══ Raw data ══

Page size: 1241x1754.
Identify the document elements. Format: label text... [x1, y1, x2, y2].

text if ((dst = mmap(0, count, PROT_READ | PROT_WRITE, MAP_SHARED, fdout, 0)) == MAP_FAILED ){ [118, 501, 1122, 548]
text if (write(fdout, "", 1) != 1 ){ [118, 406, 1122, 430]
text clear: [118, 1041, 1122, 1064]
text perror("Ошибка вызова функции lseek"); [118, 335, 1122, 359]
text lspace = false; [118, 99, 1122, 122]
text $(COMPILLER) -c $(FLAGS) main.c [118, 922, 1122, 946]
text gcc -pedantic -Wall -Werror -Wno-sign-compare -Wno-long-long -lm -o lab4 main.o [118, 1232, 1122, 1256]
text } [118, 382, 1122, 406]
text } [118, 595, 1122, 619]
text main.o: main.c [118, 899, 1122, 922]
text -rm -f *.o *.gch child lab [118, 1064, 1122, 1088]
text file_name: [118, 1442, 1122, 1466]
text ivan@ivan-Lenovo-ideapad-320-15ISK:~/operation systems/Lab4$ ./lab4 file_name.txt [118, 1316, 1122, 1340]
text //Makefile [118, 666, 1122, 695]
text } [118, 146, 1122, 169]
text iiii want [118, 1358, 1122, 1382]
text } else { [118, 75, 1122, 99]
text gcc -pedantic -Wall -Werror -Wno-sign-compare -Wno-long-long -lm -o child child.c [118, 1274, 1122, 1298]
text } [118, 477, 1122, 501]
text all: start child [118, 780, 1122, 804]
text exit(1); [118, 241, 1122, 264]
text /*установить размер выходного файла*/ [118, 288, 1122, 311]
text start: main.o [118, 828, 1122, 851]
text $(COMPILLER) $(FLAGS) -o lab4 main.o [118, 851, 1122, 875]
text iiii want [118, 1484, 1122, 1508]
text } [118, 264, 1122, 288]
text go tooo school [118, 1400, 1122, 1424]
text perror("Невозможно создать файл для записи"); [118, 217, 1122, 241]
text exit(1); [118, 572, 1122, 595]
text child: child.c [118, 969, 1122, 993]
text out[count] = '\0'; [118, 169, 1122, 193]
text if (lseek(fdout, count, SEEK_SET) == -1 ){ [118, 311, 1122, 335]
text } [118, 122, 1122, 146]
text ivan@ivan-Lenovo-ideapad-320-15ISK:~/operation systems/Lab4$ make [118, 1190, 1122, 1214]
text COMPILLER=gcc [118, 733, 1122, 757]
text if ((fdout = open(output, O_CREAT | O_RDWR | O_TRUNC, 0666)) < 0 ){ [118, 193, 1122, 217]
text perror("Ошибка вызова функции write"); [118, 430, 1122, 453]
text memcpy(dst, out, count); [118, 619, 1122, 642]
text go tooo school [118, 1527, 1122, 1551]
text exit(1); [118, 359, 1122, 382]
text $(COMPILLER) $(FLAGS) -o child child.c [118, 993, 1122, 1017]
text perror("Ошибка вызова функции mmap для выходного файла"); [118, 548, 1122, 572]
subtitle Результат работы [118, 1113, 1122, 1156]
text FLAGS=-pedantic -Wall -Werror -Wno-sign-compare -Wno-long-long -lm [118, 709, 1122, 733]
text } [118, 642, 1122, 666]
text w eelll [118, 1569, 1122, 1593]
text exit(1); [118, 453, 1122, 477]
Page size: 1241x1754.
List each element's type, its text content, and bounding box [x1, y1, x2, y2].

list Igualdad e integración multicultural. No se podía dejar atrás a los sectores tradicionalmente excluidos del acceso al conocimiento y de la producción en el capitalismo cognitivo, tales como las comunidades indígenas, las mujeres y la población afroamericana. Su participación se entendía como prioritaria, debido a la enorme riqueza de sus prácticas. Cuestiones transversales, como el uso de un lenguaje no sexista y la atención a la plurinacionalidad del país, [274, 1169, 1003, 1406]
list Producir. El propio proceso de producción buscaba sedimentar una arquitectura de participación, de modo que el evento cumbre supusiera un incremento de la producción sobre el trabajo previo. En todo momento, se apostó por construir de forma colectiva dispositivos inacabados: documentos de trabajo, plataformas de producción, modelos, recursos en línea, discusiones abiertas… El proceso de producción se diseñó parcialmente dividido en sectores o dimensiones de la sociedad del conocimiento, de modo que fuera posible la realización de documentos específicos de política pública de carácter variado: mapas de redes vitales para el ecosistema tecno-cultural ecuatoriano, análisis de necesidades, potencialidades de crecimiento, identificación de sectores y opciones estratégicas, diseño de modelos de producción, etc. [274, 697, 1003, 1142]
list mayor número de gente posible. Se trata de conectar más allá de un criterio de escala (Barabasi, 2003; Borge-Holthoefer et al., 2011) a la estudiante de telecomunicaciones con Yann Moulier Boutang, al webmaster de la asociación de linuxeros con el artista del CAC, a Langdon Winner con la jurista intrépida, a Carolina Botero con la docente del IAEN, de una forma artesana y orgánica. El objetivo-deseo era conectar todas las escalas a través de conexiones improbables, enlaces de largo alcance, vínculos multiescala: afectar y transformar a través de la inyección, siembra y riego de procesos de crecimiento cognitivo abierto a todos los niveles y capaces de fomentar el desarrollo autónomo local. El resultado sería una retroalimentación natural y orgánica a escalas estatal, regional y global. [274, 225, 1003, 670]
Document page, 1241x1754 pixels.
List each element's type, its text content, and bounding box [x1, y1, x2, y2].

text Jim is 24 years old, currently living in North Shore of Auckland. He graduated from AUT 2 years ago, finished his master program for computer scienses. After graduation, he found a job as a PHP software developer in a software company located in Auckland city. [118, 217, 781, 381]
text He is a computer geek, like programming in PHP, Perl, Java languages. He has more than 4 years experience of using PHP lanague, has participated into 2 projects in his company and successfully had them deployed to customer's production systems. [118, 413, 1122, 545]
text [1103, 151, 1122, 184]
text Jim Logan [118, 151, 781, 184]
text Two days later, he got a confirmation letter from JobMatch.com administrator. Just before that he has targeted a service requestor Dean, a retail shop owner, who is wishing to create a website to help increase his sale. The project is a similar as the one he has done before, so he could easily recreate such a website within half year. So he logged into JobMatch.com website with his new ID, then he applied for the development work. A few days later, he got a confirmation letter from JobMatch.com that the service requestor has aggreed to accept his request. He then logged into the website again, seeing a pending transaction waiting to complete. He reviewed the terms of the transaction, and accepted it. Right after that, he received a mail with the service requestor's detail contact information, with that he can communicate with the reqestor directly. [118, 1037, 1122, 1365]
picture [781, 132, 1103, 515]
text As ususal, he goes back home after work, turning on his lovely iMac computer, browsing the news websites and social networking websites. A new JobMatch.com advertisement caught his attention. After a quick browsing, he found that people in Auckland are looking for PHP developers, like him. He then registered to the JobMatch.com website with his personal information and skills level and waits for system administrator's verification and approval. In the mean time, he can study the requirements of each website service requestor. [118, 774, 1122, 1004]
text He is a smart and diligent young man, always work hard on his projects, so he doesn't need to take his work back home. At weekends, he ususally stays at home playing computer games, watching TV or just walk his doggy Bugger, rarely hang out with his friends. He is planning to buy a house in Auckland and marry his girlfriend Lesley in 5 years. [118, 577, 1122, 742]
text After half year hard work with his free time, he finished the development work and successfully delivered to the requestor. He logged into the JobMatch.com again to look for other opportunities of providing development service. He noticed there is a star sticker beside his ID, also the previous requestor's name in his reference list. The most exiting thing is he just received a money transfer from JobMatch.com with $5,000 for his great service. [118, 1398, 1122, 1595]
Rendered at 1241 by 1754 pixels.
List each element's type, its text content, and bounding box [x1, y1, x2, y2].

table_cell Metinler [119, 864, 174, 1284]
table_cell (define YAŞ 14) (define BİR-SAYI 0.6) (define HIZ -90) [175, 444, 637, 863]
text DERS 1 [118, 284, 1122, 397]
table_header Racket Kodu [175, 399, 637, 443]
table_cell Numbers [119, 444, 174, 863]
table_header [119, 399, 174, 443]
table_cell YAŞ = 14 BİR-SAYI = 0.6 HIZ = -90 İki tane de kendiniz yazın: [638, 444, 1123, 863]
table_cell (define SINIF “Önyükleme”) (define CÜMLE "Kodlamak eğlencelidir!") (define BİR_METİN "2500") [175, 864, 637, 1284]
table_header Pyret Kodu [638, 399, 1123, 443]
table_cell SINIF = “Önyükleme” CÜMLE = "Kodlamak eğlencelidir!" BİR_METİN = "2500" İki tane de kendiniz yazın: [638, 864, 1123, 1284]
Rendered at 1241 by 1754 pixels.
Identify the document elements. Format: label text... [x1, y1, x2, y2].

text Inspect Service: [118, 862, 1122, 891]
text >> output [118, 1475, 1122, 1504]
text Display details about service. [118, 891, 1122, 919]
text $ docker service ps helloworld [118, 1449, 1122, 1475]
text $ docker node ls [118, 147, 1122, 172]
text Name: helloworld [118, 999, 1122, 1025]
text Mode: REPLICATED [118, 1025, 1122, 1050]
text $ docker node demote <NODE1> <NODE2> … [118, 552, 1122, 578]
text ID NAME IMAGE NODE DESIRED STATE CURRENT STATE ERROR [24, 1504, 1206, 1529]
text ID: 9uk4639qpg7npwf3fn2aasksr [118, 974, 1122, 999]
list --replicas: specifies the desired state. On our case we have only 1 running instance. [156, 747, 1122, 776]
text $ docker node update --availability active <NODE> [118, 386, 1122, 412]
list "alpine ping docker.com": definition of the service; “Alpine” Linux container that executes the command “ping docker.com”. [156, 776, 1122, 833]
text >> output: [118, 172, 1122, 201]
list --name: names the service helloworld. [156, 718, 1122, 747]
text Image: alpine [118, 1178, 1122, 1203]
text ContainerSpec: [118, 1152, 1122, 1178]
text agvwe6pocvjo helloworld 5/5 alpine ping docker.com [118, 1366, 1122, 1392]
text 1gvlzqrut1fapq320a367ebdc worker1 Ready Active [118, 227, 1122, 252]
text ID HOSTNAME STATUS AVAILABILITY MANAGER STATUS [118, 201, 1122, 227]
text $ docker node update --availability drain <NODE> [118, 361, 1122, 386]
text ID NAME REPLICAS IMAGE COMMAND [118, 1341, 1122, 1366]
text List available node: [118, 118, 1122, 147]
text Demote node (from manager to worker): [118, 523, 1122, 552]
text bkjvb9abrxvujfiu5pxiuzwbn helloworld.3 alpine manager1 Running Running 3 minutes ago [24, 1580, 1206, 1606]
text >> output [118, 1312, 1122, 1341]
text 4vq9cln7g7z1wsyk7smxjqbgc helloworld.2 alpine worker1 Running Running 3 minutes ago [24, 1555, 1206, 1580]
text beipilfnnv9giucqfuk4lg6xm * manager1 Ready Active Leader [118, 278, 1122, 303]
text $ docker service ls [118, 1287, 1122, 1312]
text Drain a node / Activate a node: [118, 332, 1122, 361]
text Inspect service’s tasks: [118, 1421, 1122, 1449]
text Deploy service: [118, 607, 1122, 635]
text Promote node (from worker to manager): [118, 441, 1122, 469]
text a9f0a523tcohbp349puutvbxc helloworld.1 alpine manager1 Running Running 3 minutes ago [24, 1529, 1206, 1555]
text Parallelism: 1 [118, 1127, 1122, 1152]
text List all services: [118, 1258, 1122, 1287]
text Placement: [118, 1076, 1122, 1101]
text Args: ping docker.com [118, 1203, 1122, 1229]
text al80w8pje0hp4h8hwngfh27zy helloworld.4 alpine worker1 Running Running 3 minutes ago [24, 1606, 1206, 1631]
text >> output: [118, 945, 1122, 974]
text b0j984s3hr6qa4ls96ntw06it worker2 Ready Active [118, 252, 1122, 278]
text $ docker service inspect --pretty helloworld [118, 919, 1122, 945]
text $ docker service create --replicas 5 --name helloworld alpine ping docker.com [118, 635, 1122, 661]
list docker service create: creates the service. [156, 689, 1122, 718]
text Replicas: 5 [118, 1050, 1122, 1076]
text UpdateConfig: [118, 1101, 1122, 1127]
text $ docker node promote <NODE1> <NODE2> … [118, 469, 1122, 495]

═══

*Stated exercise:* Reproduce the data verbatim from the line with "text Inspect Service: [118, 862, 1122, 891]" up to and including the line with "text ID NAME REPLICAS".

*Exercise response:*
text Inspect Service: [118, 862, 1122, 891]
text >> output [118, 1475, 1122, 1504]
text Display details about service. [118, 891, 1122, 919]
text $ docker service ps helloworld [118, 1449, 1122, 1475]
text $ docker node ls [118, 147, 1122, 172]
text Name: helloworld [118, 999, 1122, 1025]
text Mode: REPLICATED [118, 1025, 1122, 1050]
text $ docker node demote <NODE1> <NODE2> … [118, 552, 1122, 578]
text ID NAME IMAGE NODE DESIRED STATE CURRENT STATE ERROR [24, 1504, 1206, 1529]
text ID: 9uk4639qpg7npwf3fn2aasksr [118, 974, 1122, 999]
list --replicas: specifies the desired state. On our case we have only 1 running instance. [156, 747, 1122, 776]
text $ docker node update --availability active <NODE> [118, 386, 1122, 412]
list "alpine ping docker.com": definition of the service; “Alpine” Linux container that executes the command “ping docker.com”. [156, 776, 1122, 833]
text >> output: [118, 172, 1122, 201]
list --name: names the service helloworld. [156, 718, 1122, 747]
text Image: alpine [118, 1178, 1122, 1203]
text ContainerSpec: [118, 1152, 1122, 1178]
text agvwe6pocvjo helloworld 5/5 alpine ping docker.com [118, 1366, 1122, 1392]
text 1gvlzqrut1fapq320a367ebdc worker1 Ready Active [118, 227, 1122, 252]
text ID HOSTNAME STATUS AVAILABILITY MANAGER STATUS [118, 201, 1122, 227]
text $ docker node update --availability drain <NODE> [118, 361, 1122, 386]
text ID NAME REPLICAS IMAGE COMMAND [118, 1341, 1122, 1366]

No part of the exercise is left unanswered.